The query() function is parameterized — every user input goes through DuckDB’s parameter binding, never string interpolation. This was added after a SQL injection vulnerability in an early version. The pattern is now boring: every tool that accepts a parameter passes it through query() with ? placeholders.
There is an async variant for the FastAPI endpoints (the same tools are exposed as REST as well as MCP). Both call paths go through the same query layer. There is no second copy of the SQL anywhere.
The Per-Company HTML Report
Outside the MCP layer, the most-used delivery surface is <corp_code>_report.html — a self-contained HTML file generated per company that bundles the full forensic dossier into one document.
The report has four sections. M-Score trend — eight years of M-Score history with the eight component breakdown, threshold lines, and sector percentile bands. CB/BW timeline — every issuance and repricing event with conversion price, market price, moneyness, and dilution flag. Timing anomalies — disclosure filings overlaid on price and volume time series, with abnormal-day highlighting. Officer holdings and network — shareholding changes and the company’s position in the cross-company directorship graph.
Plotly powers the interactive charts. The HTML is fully self-contained — no external JavaScript, no API calls at view time. A reviewer can hand the report to a non-technical colleague who can open it in a browser. The sections themselves are populated by the same DuckDB queries the MCP tools use; the report is structurally just a pre-baked composition of MCP tool outputs.
When ANTHROPIC_API_KEY is configured, an optional final section adds Claude-generated narrative synthesis — a few paragraphs walking the reader through what the signals collectively suggest, what the priority follow-up questions are, and what the relevant Korean enforcement precedents would be. The synthesis is clearly labeled as AI-generated and remains opt-in.
What This Layer Is Not
It is not a hosted service. The MCP server runs locally; the FastAPI service runs locally; the reports are generated locally. There is no persistent backend, no user accounts, no rate limits, no access control. For analysts running the system on their own data, this is the right shape. For a hosted multi-tenant deployment, additional infrastructure is required — and is intentionally out of scope for the open-source release.
It is not a fully-automated alerting system. The 11 MCP tools and the per-company reports are query interfaces — pull, not push. There is no scheduled job that emails you “company X has tripped flag Y this week.” Building that on top is straightforward (the DuckDB layer makes the queries trivial), but it is application logic, not infrastructure.

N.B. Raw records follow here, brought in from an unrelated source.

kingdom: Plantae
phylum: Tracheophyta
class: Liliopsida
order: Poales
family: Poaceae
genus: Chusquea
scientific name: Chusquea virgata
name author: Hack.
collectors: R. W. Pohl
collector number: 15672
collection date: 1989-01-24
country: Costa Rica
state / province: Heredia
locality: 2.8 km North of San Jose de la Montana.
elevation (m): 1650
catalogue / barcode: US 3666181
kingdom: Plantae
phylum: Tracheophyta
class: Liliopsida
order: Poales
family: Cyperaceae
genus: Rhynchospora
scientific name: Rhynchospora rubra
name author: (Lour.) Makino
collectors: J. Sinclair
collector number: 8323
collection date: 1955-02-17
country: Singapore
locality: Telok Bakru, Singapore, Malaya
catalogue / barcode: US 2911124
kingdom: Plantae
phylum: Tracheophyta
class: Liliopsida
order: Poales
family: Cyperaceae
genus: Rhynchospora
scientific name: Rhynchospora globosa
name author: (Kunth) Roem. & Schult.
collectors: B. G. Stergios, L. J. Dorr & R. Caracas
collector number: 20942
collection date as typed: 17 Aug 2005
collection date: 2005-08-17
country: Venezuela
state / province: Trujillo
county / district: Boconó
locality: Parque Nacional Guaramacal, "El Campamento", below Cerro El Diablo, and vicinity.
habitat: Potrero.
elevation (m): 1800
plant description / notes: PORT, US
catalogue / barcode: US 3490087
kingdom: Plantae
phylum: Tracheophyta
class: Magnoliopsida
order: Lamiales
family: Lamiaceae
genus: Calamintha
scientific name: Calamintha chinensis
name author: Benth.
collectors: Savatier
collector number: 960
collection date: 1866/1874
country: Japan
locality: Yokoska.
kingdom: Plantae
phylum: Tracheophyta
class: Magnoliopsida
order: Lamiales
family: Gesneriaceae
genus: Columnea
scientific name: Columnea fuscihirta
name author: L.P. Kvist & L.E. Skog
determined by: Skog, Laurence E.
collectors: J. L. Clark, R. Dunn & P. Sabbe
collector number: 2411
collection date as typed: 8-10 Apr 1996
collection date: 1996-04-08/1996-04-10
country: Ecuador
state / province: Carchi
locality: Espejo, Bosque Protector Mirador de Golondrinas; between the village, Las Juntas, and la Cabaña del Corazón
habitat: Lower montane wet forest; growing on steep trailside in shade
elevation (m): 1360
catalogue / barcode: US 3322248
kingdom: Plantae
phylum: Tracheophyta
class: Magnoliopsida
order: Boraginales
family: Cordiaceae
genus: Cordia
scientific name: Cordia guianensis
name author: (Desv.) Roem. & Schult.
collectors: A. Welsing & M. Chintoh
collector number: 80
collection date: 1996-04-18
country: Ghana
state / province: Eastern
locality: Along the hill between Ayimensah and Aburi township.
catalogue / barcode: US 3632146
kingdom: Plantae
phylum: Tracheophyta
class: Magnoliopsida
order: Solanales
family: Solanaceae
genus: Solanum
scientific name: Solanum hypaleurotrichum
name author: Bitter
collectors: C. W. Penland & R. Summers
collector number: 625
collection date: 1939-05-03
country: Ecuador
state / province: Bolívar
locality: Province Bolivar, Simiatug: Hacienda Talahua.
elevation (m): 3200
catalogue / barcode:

It is not a substitute for human review. Every flag the system produces is a signal that requires interpretation. The MCP tools and reports surface the signals quickly and consistently; they do not draw conclusions. The reframe of forensic-finance work the system enables is “review more cases, faster” — not “automate the review.”
Why It Was Built This Way
Similar forensic infrastructure has historically existed in Korean capital markets as closed-source institutional products — the underlying public data deserves a public infrastructure layer that does not gate access by institutional affiliation. This stack is the open-data equivalent.
The MCP interface is the bet that the most useful access pattern for that infrastructure is conversational. The tools are typed, parameterized, and individually documented. Claude composes them. The user asks the question.
The repository is at github.com/pon00050/krff-shell. MIT license. 317 tests. Korean-bilingual documentation. The platform layer it sits on is documented separately at forensic-platform-architecture.